What the exercise asks
Among the entries below, how many lines include the string "bottom"? Answer with only the number.

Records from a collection
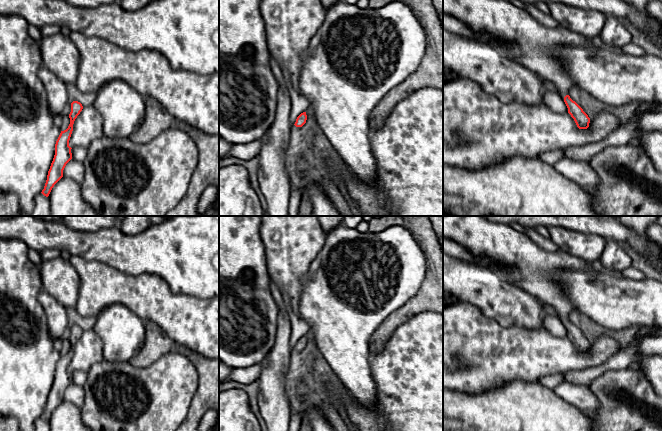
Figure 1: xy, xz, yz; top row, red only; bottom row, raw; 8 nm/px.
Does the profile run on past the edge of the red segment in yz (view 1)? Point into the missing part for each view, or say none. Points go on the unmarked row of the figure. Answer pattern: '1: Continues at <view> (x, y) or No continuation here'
1: Continues at yz (506, 247)

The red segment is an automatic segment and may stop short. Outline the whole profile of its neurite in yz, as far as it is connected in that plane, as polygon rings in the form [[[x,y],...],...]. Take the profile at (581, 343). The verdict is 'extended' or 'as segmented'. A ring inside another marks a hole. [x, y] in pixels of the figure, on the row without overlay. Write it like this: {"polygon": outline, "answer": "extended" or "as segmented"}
{"polygon": [[[443,216],[443,236],[456,241],[476,256],[486,255],[490,258],[509,283],[527,291],[558,315],[564,322],[568,337],[579,353],[589,351],[590,342],[568,319],[569,314],[577,309],[557,281],[556,272],[560,269],[573,269],[595,273],[599,267],[597,264],[591,264],[562,251],[546,251],[534,243],[524,232],[519,232],[504,223],[490,221],[485,216]],[[512,267],[519,269],[520,276],[518,278],[510,274],[509,269]]], "answer": "extended"}

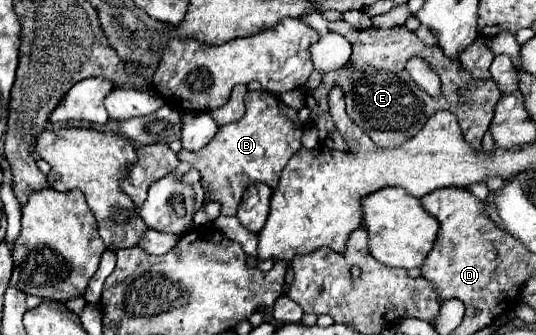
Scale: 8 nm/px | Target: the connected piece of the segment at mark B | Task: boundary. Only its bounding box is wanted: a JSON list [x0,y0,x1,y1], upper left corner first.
[177,91,303,215]

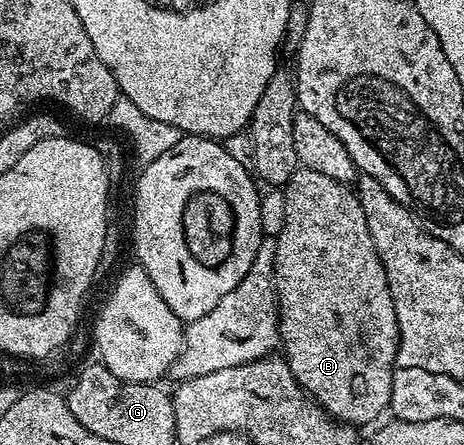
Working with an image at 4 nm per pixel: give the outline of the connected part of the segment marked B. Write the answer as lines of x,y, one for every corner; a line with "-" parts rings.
299,167
290,182
285,185
284,192
286,194
284,223
283,229
276,234
278,242
274,256
274,289
278,292
278,336
281,352
292,375
298,380
298,386
305,389
334,420
363,427
362,425
376,420
382,412
385,414
390,408
394,360
398,350
398,320
382,260
378,258
378,252
372,243
372,235
368,231
368,219
364,219
364,207
360,207
358,194
349,184
328,179
328,175
320,175
320,171

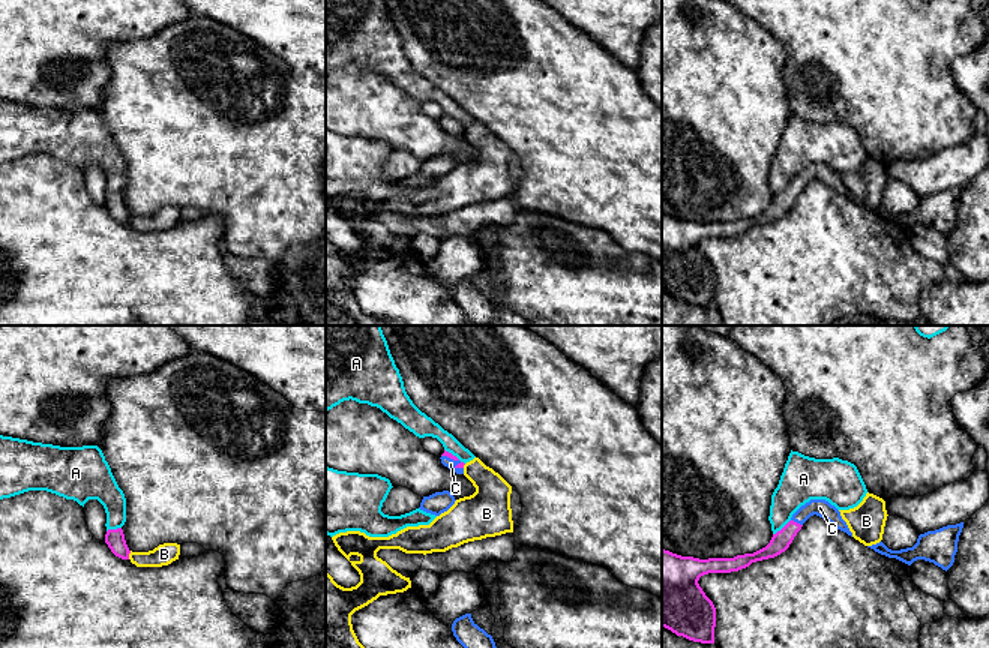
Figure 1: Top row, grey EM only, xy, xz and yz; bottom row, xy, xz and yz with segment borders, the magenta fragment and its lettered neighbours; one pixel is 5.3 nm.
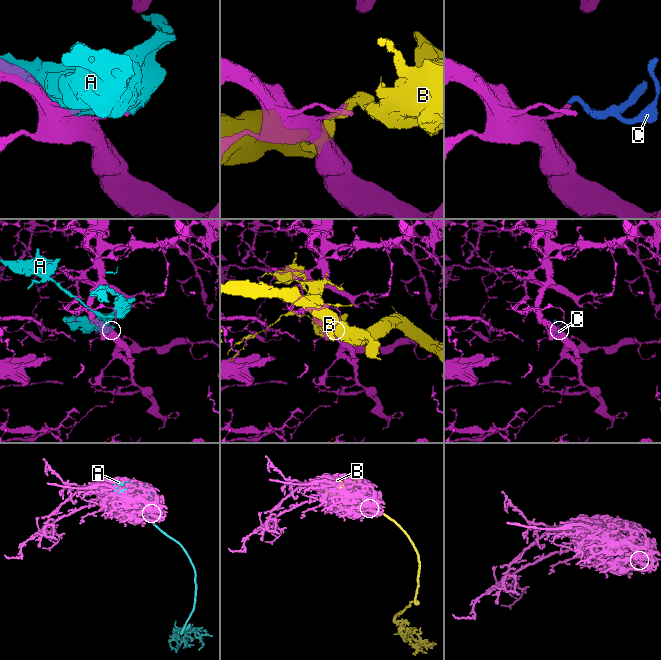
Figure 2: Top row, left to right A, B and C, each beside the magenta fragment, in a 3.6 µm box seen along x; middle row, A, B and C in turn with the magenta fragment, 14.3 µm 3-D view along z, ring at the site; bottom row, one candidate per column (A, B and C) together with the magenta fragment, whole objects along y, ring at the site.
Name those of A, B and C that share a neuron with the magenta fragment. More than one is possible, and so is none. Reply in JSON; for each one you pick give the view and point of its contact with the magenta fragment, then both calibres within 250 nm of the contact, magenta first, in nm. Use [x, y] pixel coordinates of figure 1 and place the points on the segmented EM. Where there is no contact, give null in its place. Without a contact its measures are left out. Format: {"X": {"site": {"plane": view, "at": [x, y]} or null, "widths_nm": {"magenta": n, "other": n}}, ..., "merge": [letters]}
{"C": {"site": {"plane": "yz", "at": [796, 522]}, "widths_nm": {"magenta": 100, "other": 90}}, "merge": ["C"]}

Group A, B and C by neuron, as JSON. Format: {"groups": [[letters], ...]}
{"groups": [["A"], ["B"], ["C"]]}

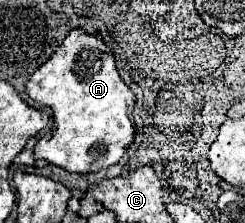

Output for this exercise
3